Stored data

----------------------------------------

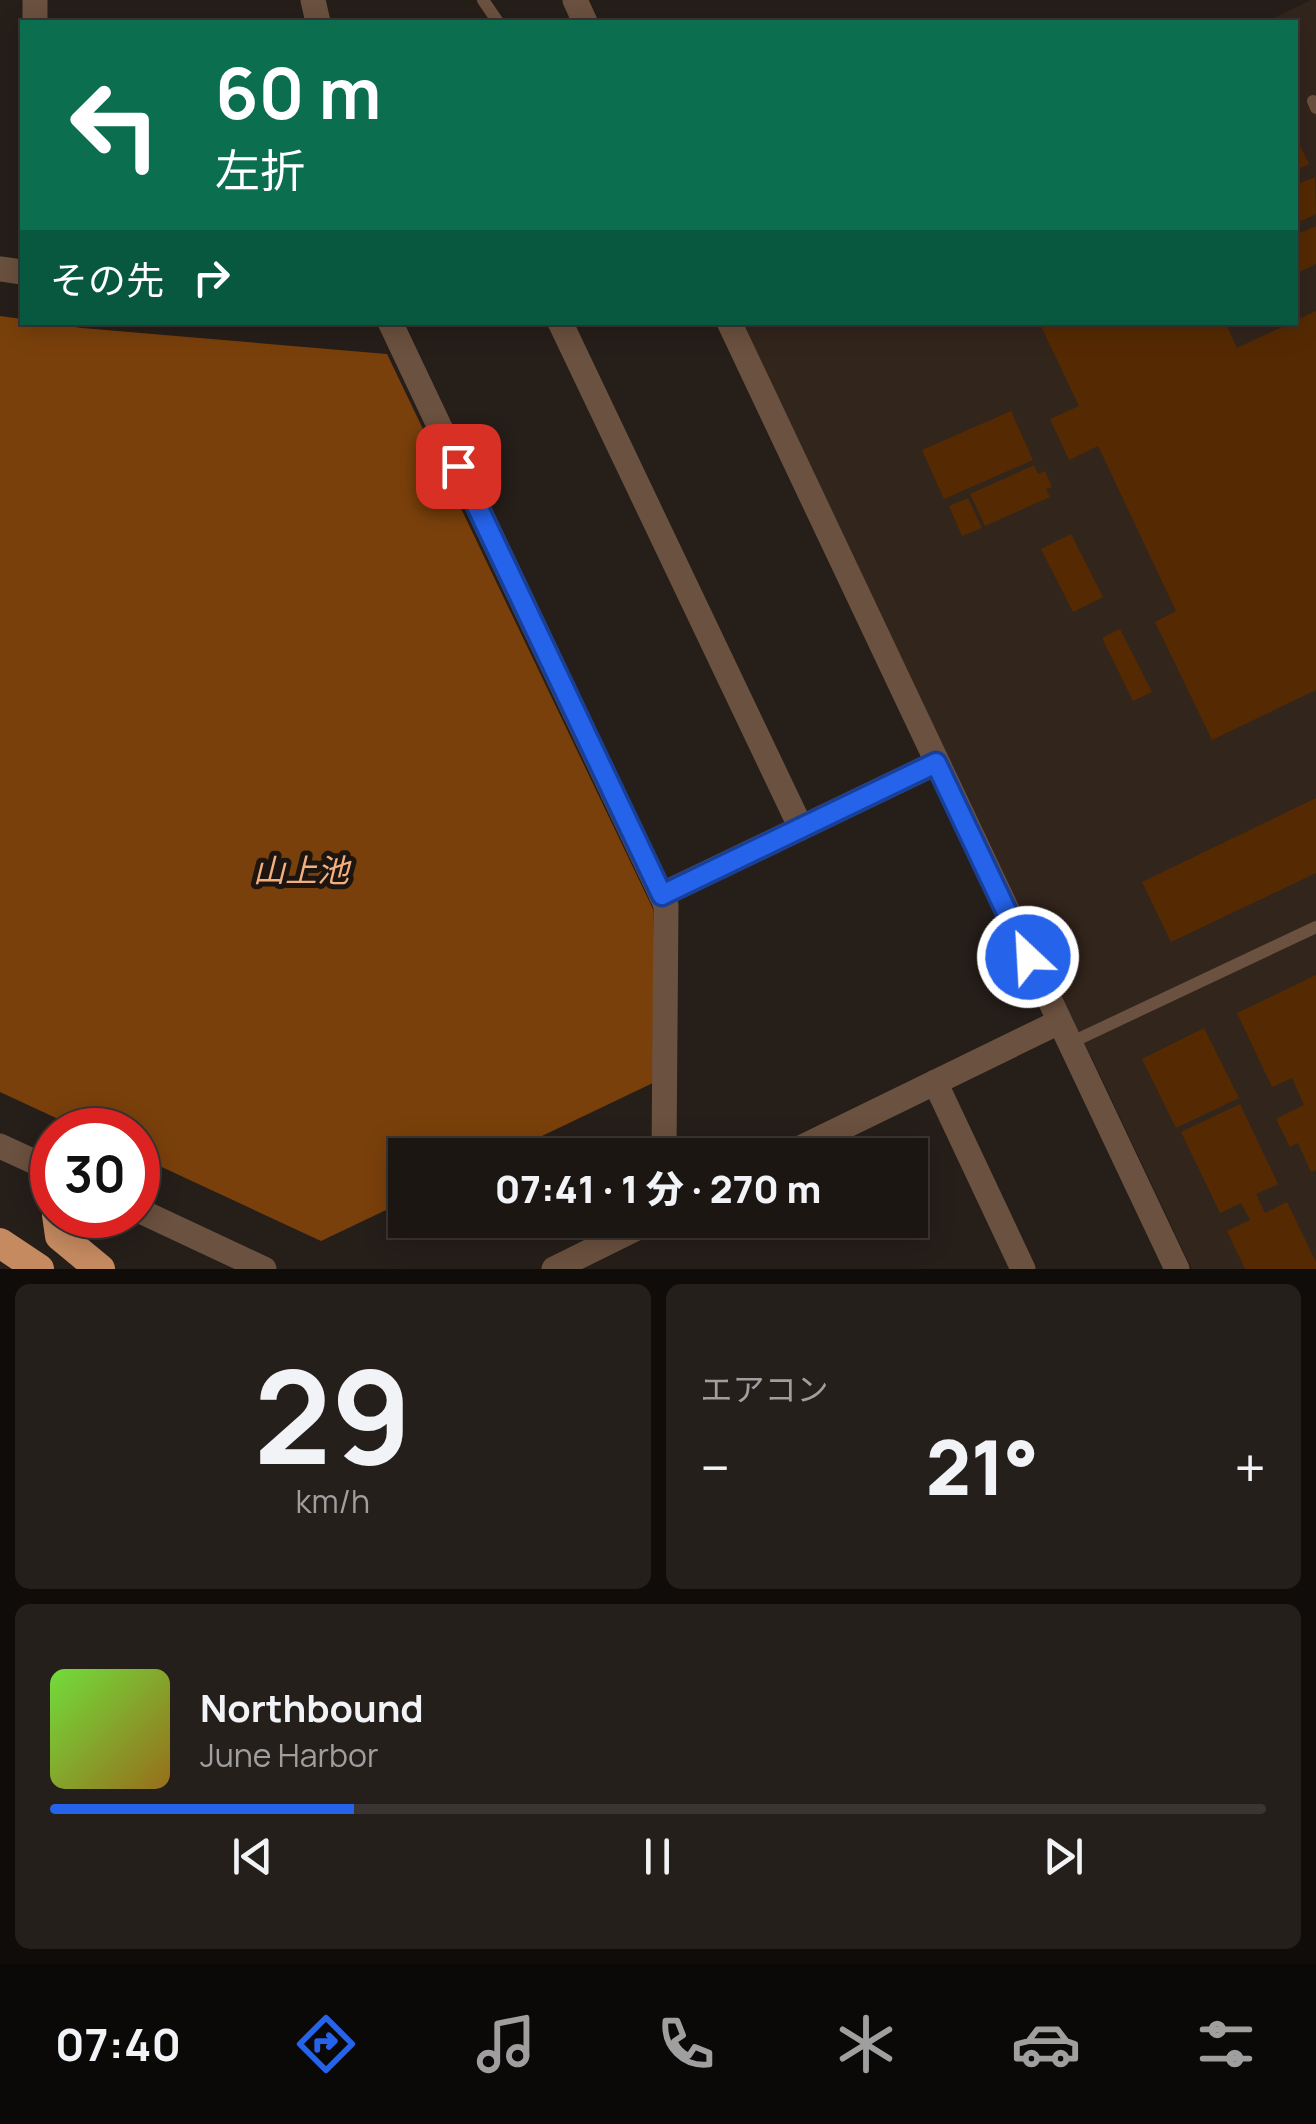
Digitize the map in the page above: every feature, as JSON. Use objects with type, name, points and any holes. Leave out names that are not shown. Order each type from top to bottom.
[{"type":"highway","points":[[62,1238],[100,1269]]},
{"type":"highway","points":[[0,1242],[38,1269]]},
{"type":"street","points":[[391,325],[666,904],[664,1138]]},
{"type":"street","points":[[561,325],[800,828]]},
{"type":"street","points":[[730,325],[1178,1269]]},
{"type":"street","points":[[662,895],[936,763]]},
{"type":"street","points":[[821,1138],[935,1082],[1064,1033]]},
{"type":"street","points":[[935,1082],[1023,1269]]},
{"type":"street","points":[[0,1146],[30,1160]]},
{"type":"street","points":[[160,1220],[264,1269]]},
{"type":"street","points":[[554,1269],[617,1238]]},
{"type":"lane","points":[[1064,1033],[1316,926]]},
{"type":"shaded area","points":[[1316,0],[1316,1269],[1192,1269],[744,325],[1298,325],[1298,20],[1269,20]]},
{"type":"water","name":"山上池","points":[[0,316],[20,319],[20,325],[60,325],[387,354],[653,909],[657,1081],[538,1138],[388,1138],[388,1209],[321,1241],[160,1166],[160,1108],[35,1108],[0,1092]]},
{"type":"building","points":[[1298,141],[1309,164],[1298,170]]},
{"type":"building","points":[[1315,177],[1316,214],[1298,223],[1298,184]]},
{"type":"building","points":[[1316,226],[1316,264],[1298,273],[1298,234]]},
{"type":"building","points":[[1316,311],[1316,690],[1212,740],[1155,622],[1176,611],[1098,446],[1069,460],[1050,419],[1079,406],[1040,325],[1226,325],[1237,348],[1286,325],[1298,325],[1298,319]]},
{"type":"building","points":[[1011,411],[1033,460],[944,499],[922,450]]},
{"type":"building","points":[[1034,465],[1038,474],[1045,471],[1052,487],[1046,489],[1050,497],[985,526],[970,494]]},
{"type":"building","points":[[968,498],[982,528],[962,536],[949,506]]},
{"type":"building","points":[[1071,534],[1103,597],[1073,612],[1041,549]]},
{"type":"building","points":[[1120,629],[1152,692],[1133,701],[1102,638]]},
{"type":"building","points":[[1316,798],[1316,873],[1171,942],[1142,882]]},
{"type":"building","points":[[1316,975],[1316,1170],[1311,1172],[1298,1143],[1290,1147],[1276,1119],[1304,1105],[1292,1078],[1272,1087],[1237,1013]]},
{"type":"building","points":[[1204,1028],[1239,1098],[1176,1128],[1142,1059]]},
{"type":"building","points":[[1240,1104],[1278,1184],[1256,1194],[1265,1213],[1287,1202],[1316,1269],[1245,1269],[1227,1231],[1250,1220],[1241,1203],[1220,1213],[1181,1132]]},
{"type":"route","points":[[458,466],[662,895],[936,763],[1028,957]]}]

----------------------------------------

Your instructions:
Copy all lines from the data that hold the word "street".

Solved problem:
{"type":"street","points":[[391,325],[666,904],[664,1138]]},
{"type":"street","points":[[561,325],[800,828]]},
{"type":"street","points":[[730,325],[1178,1269]]},
{"type":"street","points":[[662,895],[936,763]]},
{"type":"street","points":[[821,1138],[935,1082],[1064,1033]]},
{"type":"street","points":[[935,1082],[1023,1269]]},
{"type":"street","points":[[0,1146],[30,1160]]},
{"type":"street","points":[[160,1220],[264,1269]]},
{"type":"street","points":[[554,1269],[617,1238]]},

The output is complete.